The Federal Energy Regulatory Commission (FERC) has approved amendments to authorization it previously granted Impulsora Pipeline LLC (previously Columbia Pipeline LLC) for border crossing natural gas pipeline facilities between the United States and Mexico for a project that would carry gas from the Eagle Ford Shale to markets in Mexico [CP16-70]. Impulsora no longer plans to build one of the previously-authorized parallel pipelines in Texas at the international border between the United States and Mexico, FERC said. The border crossing would be in Webb County, TX, and near Colombia in the Mexican state of Nuevo Leon. The project would be constructed by Impulsora, a unit of San Antonio-based Howard Energy Partners LLC, which provides midstream services mainly in the Eagle Ford. Last year, FERC approved plans for parallel 36-inch and 12-inch diameter pipelines (see Shale Daily,May 15, 2015). The company has determined that it will only need the 36-inch diameter pipeline, FERC said.
After a three-month impasse, the West Virginia Legislature passed a $4.2 billion 2016-2017 budget. The state has long relied on coal and natural gas severance taxes to balance its budget, but the commodities downturn has strained its finances. It has already cut state spending on the falling revenues (see Shale Daily, Oct. 6, 2015). Lawmakers couldn't agree on tax increases or spending cuts earlier this year, when they gathered for their regular session, forcing Democratic Gov. Earl Ray Tomblin to call a special session that lasted for 17 days. Ultimately, the legislature agreed on a tax hike on cigarettes to generate $98 million, which was combined with $120 million in spending cuts and one-time funds, along with money from the state's rainy day fund to close a $270 million budget shortfall.

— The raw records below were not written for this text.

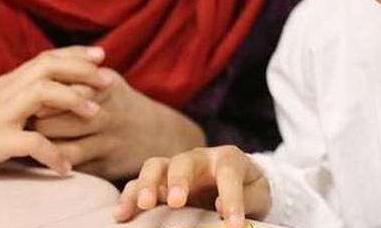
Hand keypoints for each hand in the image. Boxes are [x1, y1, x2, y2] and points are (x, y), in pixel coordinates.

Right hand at [0, 46, 112, 176]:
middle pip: (50, 67)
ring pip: (43, 94)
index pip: (45, 58)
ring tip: (95, 115)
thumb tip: (37, 100)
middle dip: (83, 71)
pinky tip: (64, 168)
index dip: (74, 54)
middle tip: (111, 80)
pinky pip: (30, 143)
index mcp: (4, 83)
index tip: (101, 55)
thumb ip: (11, 98)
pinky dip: (52, 154)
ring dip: (73, 102)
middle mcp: (4, 92)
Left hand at [32, 69, 205, 179]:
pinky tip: (44, 155)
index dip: (39, 94)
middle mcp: (108, 112)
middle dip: (33, 120)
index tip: (25, 97)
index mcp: (106, 85)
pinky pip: (71, 163)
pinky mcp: (106, 164)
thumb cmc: (119, 104)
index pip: (62, 86)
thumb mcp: (106, 81)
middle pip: (55, 116)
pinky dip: (53, 159)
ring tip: (27, 137)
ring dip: (39, 142)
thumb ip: (76, 72)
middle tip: (19, 120)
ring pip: (60, 143)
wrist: (158, 135)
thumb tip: (33, 70)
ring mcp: (108, 140)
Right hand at [113, 146, 269, 226]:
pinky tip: (121, 215)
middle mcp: (199, 159)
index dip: (231, 199)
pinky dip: (129, 197)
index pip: (229, 173)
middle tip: (176, 202)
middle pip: (184, 161)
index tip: (232, 224)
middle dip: (179, 180)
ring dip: (147, 184)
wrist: (236, 183)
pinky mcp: (159, 183)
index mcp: (227, 159)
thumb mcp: (259, 194)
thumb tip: (220, 206)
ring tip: (144, 204)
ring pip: (155, 166)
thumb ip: (248, 199)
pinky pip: (138, 184)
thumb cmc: (248, 189)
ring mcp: (175, 169)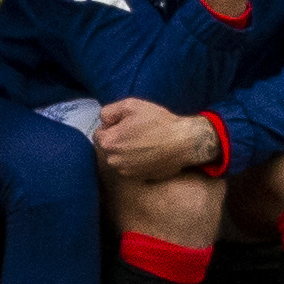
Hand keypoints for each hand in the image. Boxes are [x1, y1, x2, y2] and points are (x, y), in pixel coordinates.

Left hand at [93, 98, 219, 183]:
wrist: (184, 141)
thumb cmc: (159, 122)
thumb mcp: (131, 105)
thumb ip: (108, 111)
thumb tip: (104, 121)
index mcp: (108, 142)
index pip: (99, 134)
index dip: (112, 126)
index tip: (128, 124)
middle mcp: (113, 161)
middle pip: (109, 148)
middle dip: (118, 140)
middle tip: (138, 132)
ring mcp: (126, 172)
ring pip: (120, 159)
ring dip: (127, 152)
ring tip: (146, 142)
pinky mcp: (139, 178)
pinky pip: (132, 167)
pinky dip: (138, 161)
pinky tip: (151, 152)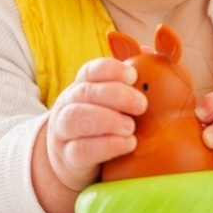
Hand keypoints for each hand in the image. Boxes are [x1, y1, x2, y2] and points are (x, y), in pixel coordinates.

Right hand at [45, 57, 147, 193]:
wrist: (72, 161)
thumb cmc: (101, 124)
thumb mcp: (112, 101)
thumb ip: (129, 79)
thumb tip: (147, 51)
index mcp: (82, 86)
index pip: (90, 71)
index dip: (111, 70)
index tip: (133, 76)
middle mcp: (68, 105)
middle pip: (85, 93)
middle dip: (115, 95)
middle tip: (141, 104)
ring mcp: (64, 131)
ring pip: (77, 119)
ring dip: (107, 120)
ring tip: (131, 127)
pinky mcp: (68, 158)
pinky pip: (81, 149)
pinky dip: (106, 145)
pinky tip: (127, 144)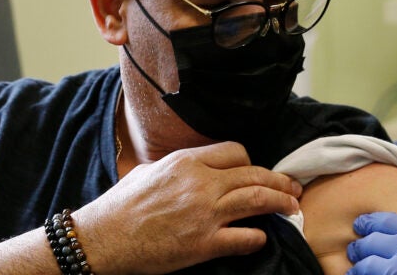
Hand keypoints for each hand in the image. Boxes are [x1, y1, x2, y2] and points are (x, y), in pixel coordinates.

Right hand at [72, 141, 301, 273]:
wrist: (103, 238)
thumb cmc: (122, 204)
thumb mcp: (151, 169)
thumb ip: (181, 164)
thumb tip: (200, 164)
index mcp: (188, 162)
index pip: (236, 152)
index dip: (252, 162)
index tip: (257, 171)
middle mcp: (201, 183)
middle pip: (254, 174)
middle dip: (280, 181)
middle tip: (293, 188)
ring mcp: (205, 214)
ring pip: (258, 200)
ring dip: (281, 203)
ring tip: (292, 207)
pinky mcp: (203, 244)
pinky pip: (245, 238)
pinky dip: (258, 237)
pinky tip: (261, 238)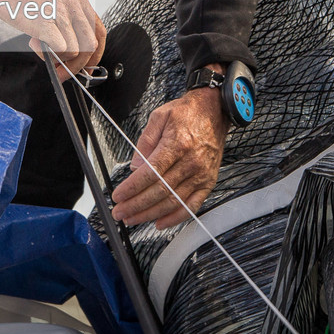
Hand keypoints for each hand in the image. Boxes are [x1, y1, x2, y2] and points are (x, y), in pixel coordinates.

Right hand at [0, 0, 104, 80]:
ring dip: (58, 59)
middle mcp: (74, 5)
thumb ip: (67, 19)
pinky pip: (59, 50)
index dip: (95, 55)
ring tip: (41, 47)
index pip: (99, 33)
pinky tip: (35, 43)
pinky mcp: (45, 22)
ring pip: (74, 51)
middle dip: (77, 65)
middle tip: (61, 71)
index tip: (86, 68)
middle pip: (90, 46)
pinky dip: (48, 54)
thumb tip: (73, 50)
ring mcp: (60, 13)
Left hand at [110, 73, 228, 228]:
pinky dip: (175, 218)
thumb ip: (145, 142)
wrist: (215, 111)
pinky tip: (160, 222)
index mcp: (177, 144)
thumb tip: (134, 168)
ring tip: (133, 218)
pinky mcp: (208, 182)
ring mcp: (201, 174)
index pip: (150, 173)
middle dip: (136, 205)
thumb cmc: (187, 113)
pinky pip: (192, 206)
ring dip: (150, 214)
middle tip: (120, 212)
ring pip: (173, 202)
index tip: (118, 196)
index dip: (132, 188)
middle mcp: (191, 162)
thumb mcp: (159, 116)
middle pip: (159, 191)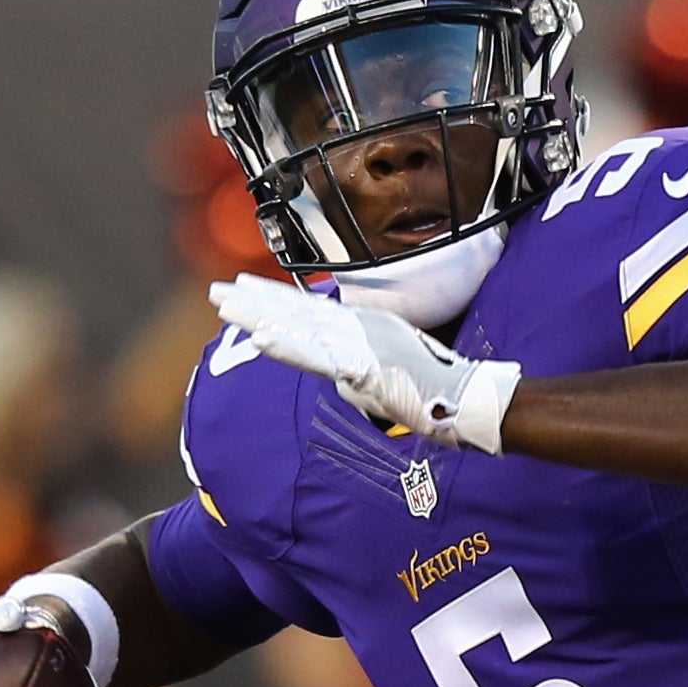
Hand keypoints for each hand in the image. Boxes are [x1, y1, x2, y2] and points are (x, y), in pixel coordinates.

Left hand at [208, 276, 520, 452]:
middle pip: (298, 311)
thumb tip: (343, 380)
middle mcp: (360, 327)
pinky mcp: (363, 365)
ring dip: (260, 317)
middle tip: (218, 290)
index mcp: (367, 327)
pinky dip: (288, 348)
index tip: (246, 287)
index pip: (312, 310)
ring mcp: (361, 344)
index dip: (276, 297)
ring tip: (225, 306)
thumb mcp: (391, 375)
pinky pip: (317, 357)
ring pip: (300, 328)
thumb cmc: (438, 391)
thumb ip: (362, 373)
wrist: (469, 399)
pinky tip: (260, 339)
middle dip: (255, 300)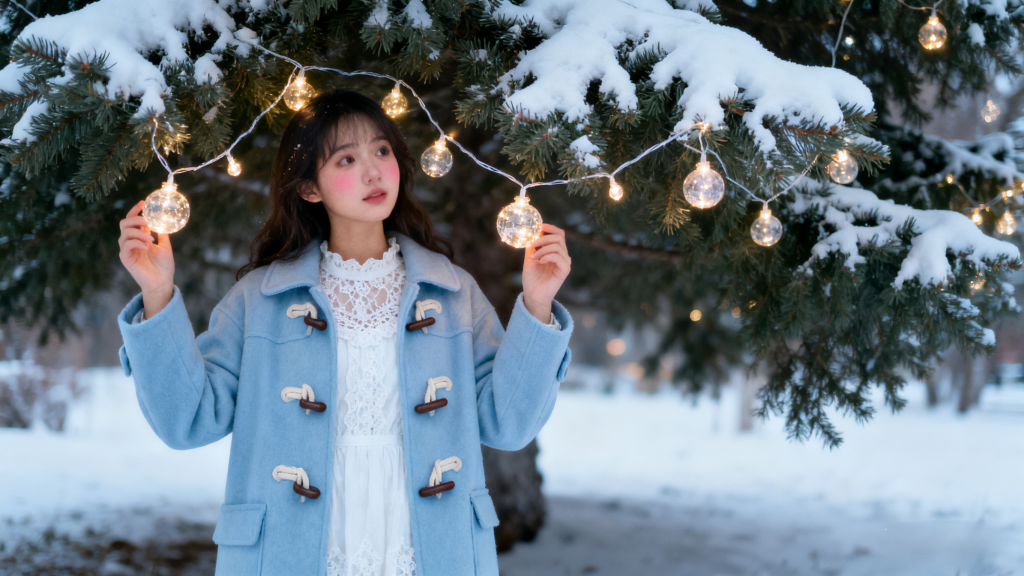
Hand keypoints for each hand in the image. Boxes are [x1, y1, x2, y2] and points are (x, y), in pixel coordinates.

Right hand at [118, 200, 174, 316]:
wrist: (162, 282)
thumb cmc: (164, 266)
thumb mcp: (165, 246)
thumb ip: (162, 233)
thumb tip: (164, 220)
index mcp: (140, 236)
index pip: (132, 220)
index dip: (135, 210)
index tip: (143, 202)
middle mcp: (131, 241)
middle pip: (124, 223)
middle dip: (134, 219)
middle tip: (147, 221)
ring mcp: (127, 250)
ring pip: (125, 233)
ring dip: (138, 233)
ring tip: (151, 239)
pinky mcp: (125, 258)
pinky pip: (126, 245)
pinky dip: (137, 242)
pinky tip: (147, 245)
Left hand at [522, 224, 570, 322]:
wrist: (533, 295)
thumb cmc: (532, 278)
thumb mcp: (530, 257)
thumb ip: (533, 245)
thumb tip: (532, 232)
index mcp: (556, 251)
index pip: (559, 234)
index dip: (550, 227)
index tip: (538, 226)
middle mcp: (563, 255)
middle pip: (558, 237)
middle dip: (543, 238)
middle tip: (532, 245)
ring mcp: (565, 263)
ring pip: (558, 246)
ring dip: (542, 249)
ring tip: (533, 257)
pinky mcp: (564, 270)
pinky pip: (558, 256)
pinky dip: (546, 256)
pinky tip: (538, 261)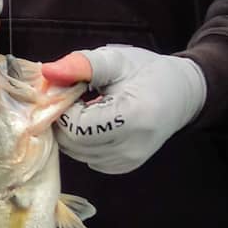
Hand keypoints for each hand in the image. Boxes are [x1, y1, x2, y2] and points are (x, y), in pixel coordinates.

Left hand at [43, 45, 206, 173]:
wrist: (180, 93)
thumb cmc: (147, 72)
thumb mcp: (115, 60)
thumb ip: (81, 65)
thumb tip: (47, 73)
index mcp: (133, 118)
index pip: (76, 127)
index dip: (64, 107)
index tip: (73, 87)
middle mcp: (131, 148)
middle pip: (72, 142)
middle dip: (65, 117)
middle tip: (79, 95)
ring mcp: (127, 162)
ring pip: (76, 152)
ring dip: (73, 128)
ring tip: (91, 105)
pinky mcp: (123, 167)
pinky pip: (86, 156)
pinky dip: (83, 139)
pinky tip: (98, 120)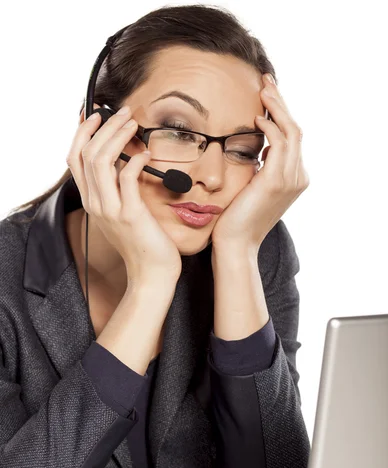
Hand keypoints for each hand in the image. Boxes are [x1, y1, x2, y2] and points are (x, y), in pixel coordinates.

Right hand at [66, 104, 181, 285]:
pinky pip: (126, 177)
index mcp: (92, 201)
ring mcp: (111, 209)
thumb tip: (125, 162)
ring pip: (102, 160)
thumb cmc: (142, 243)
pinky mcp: (130, 214)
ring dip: (118, 136)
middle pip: (87, 153)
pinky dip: (135, 159)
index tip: (96, 114)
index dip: (82, 133)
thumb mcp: (121, 213)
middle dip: (104, 126)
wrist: (151, 274)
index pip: (74, 159)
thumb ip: (117, 190)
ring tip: (134, 123)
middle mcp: (96, 204)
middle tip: (124, 112)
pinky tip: (146, 153)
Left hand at [211, 73, 309, 250]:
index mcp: (293, 177)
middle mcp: (298, 177)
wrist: (235, 244)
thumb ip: (260, 168)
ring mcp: (291, 180)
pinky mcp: (277, 182)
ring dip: (277, 108)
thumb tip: (256, 149)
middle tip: (265, 80)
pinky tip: (257, 118)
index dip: (280, 113)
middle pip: (295, 129)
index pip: (291, 137)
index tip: (265, 95)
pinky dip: (270, 127)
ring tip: (262, 89)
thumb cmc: (236, 219)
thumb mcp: (251, 187)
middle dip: (280, 103)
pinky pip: (280, 144)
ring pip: (291, 132)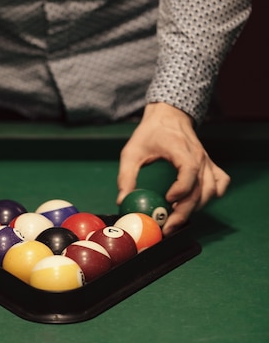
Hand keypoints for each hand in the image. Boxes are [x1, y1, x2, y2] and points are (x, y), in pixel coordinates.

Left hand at [117, 102, 229, 234]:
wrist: (169, 115)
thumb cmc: (150, 133)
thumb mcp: (132, 151)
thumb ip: (126, 175)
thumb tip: (122, 200)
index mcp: (180, 148)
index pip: (189, 170)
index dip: (181, 188)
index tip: (167, 200)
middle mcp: (198, 155)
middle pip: (200, 188)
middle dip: (185, 211)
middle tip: (168, 227)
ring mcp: (206, 161)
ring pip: (211, 190)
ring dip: (196, 207)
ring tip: (176, 217)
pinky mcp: (209, 165)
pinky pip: (221, 182)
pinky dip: (213, 195)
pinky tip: (198, 202)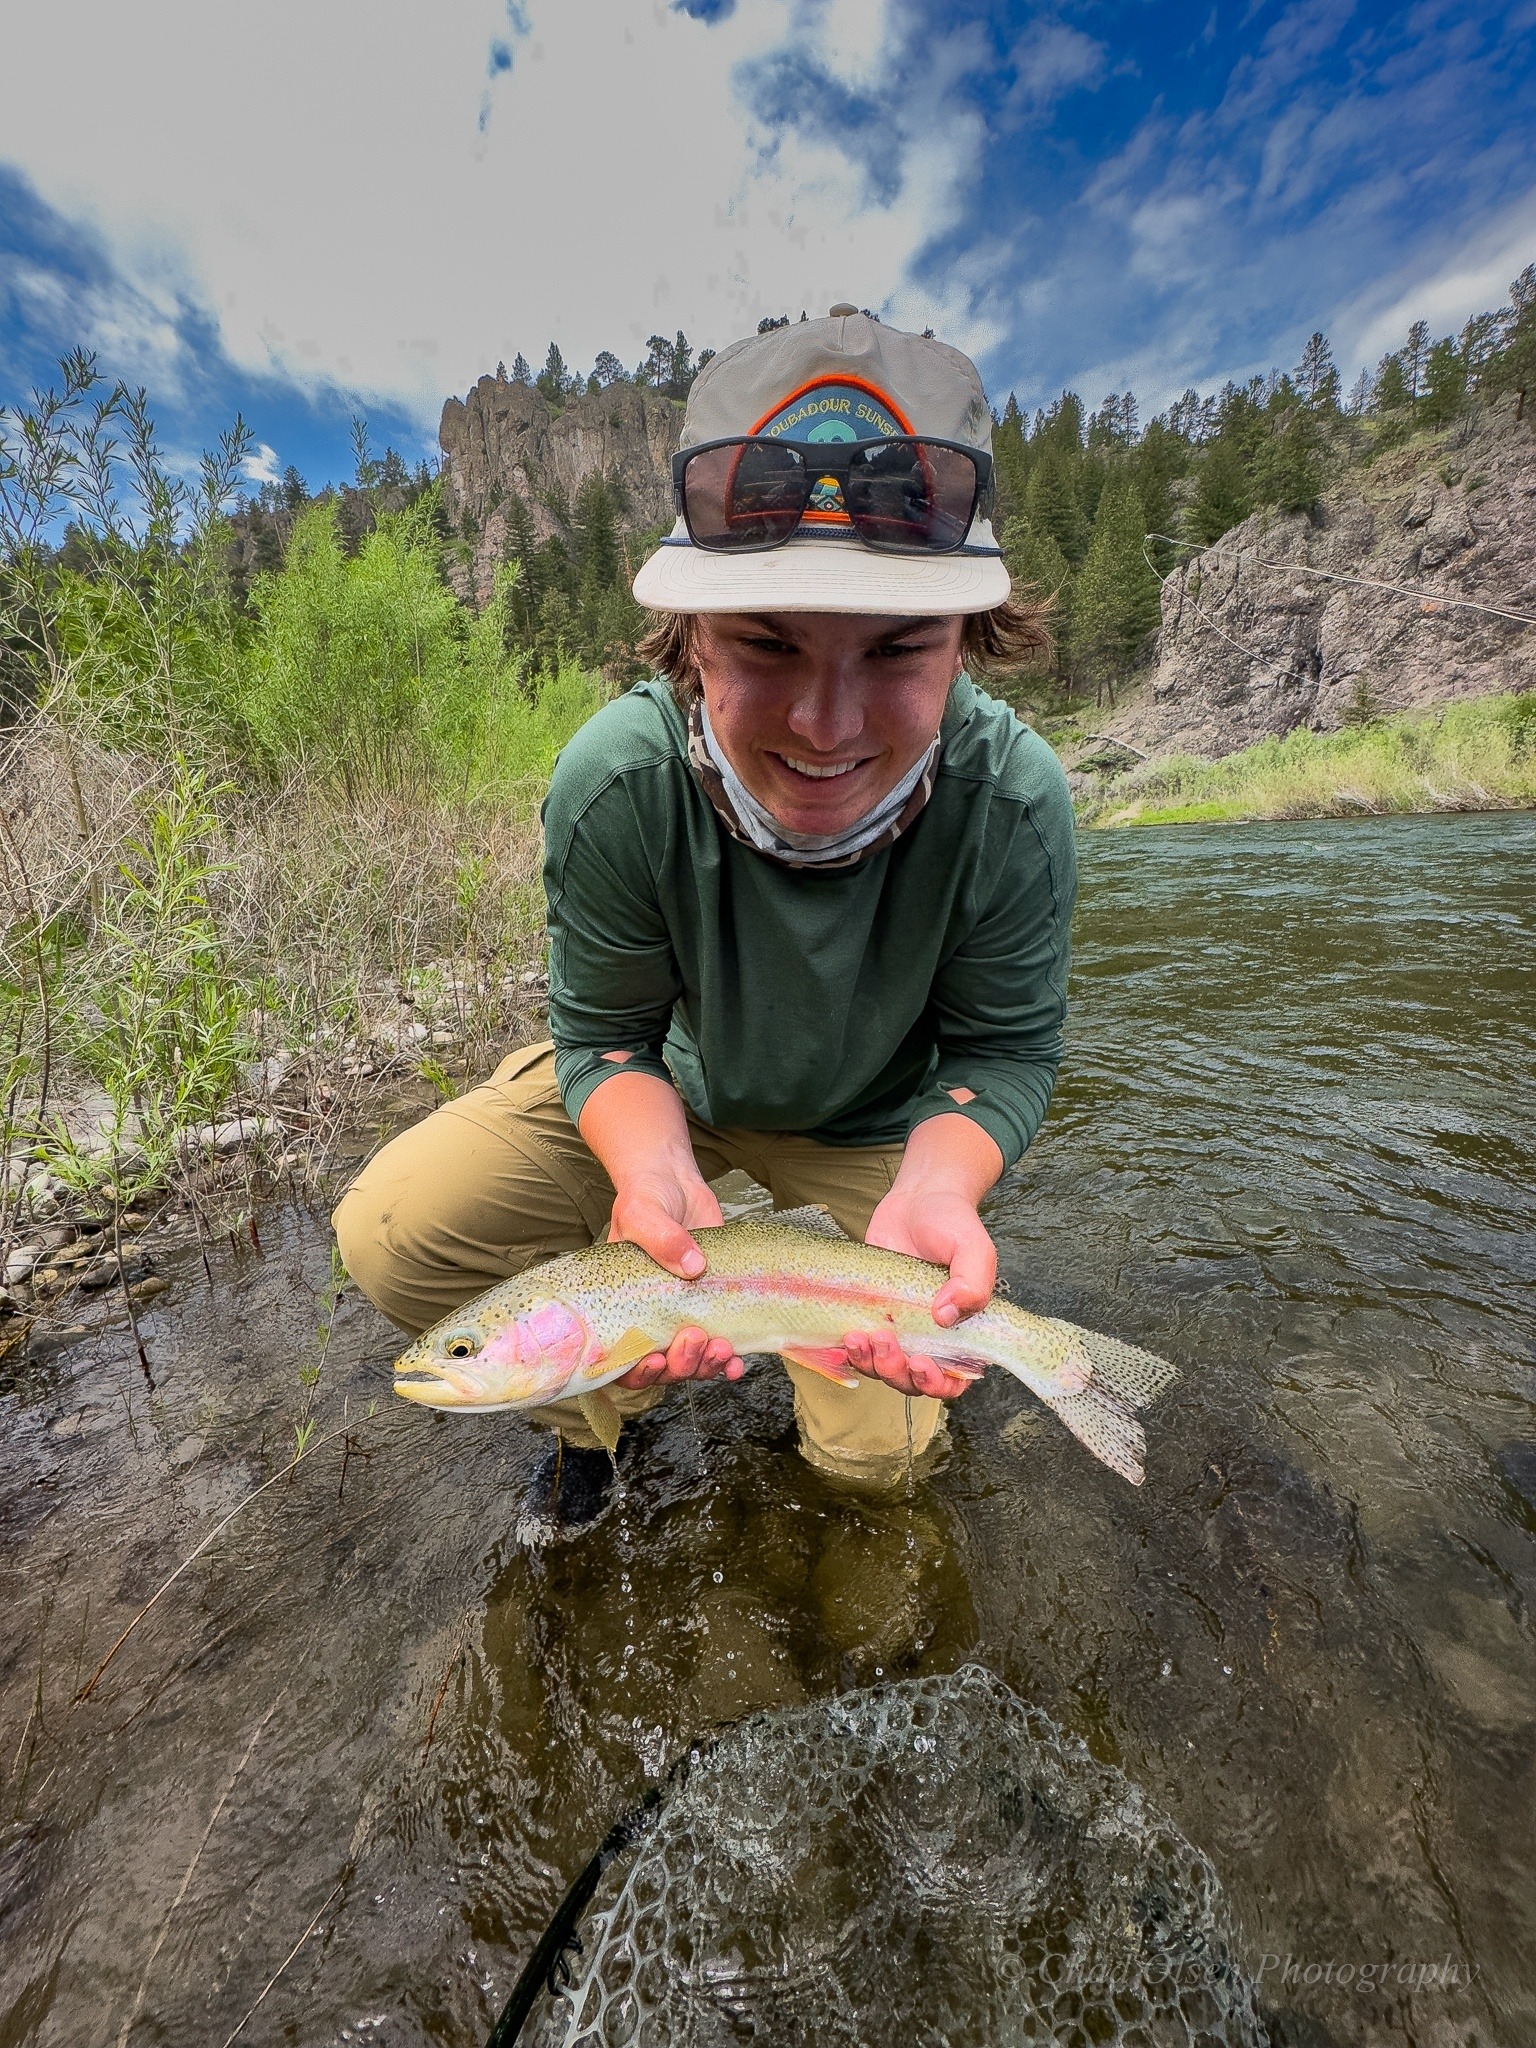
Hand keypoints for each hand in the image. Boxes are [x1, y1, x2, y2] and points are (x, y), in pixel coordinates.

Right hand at [606, 1169, 746, 1387]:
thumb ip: (660, 1238)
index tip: (657, 1357)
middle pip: (663, 1366)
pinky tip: (739, 1362)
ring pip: (692, 1362)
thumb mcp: (642, 1213)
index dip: (638, 1369)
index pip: (622, 1356)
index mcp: (623, 1306)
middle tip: (695, 1337)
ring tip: (722, 1348)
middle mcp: (653, 1318)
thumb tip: (692, 1266)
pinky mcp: (714, 1307)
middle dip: (681, 1363)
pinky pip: (720, 1347)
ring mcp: (685, 1315)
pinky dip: (729, 1361)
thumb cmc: (645, 1199)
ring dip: (706, 1365)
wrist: (676, 1183)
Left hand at [840, 1115, 1001, 1402]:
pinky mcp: (870, 1315)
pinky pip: (860, 1348)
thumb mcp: (973, 1247)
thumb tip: (945, 1316)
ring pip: (882, 1370)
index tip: (921, 1363)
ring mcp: (898, 1329)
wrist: (918, 1199)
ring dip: (870, 1364)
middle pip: (911, 1381)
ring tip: (860, 1337)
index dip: (937, 1384)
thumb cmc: (952, 1222)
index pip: (954, 1380)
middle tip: (884, 1341)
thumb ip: (972, 1282)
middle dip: (896, 1372)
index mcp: (961, 1332)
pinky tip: (845, 1337)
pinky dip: (850, 1352)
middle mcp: (929, 1337)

A federal court has sentenced a Monroe County, OH, man to four days in jail, two years of probation, community service and ordered him to pay a $70,000 fine for dumping oilfield waste into a ditch repeatedly. Donald Hercher, owner of legacy producer Hercher Oil Co. was discovered dumping roughly 50 gallons/week of drilling waste into a ditch in Monroe County. The case is reminiscent of another in Northeast Ohio. A federal court sentenced Ben W. Lupo to 28 months in federal prison in 2014 and ordered him to pay a $25,000 fine for his role in directing employees to dump tens of thousands of gallons of oilfield waste down a drain that led into a major river (see Shale Daily, Aug. 6, 2014). Those incidents occurred in Youngstown at the headquarters of former businesses owned by Lupo, including D&L Energy Inc. and Hardrock Excavating LLC.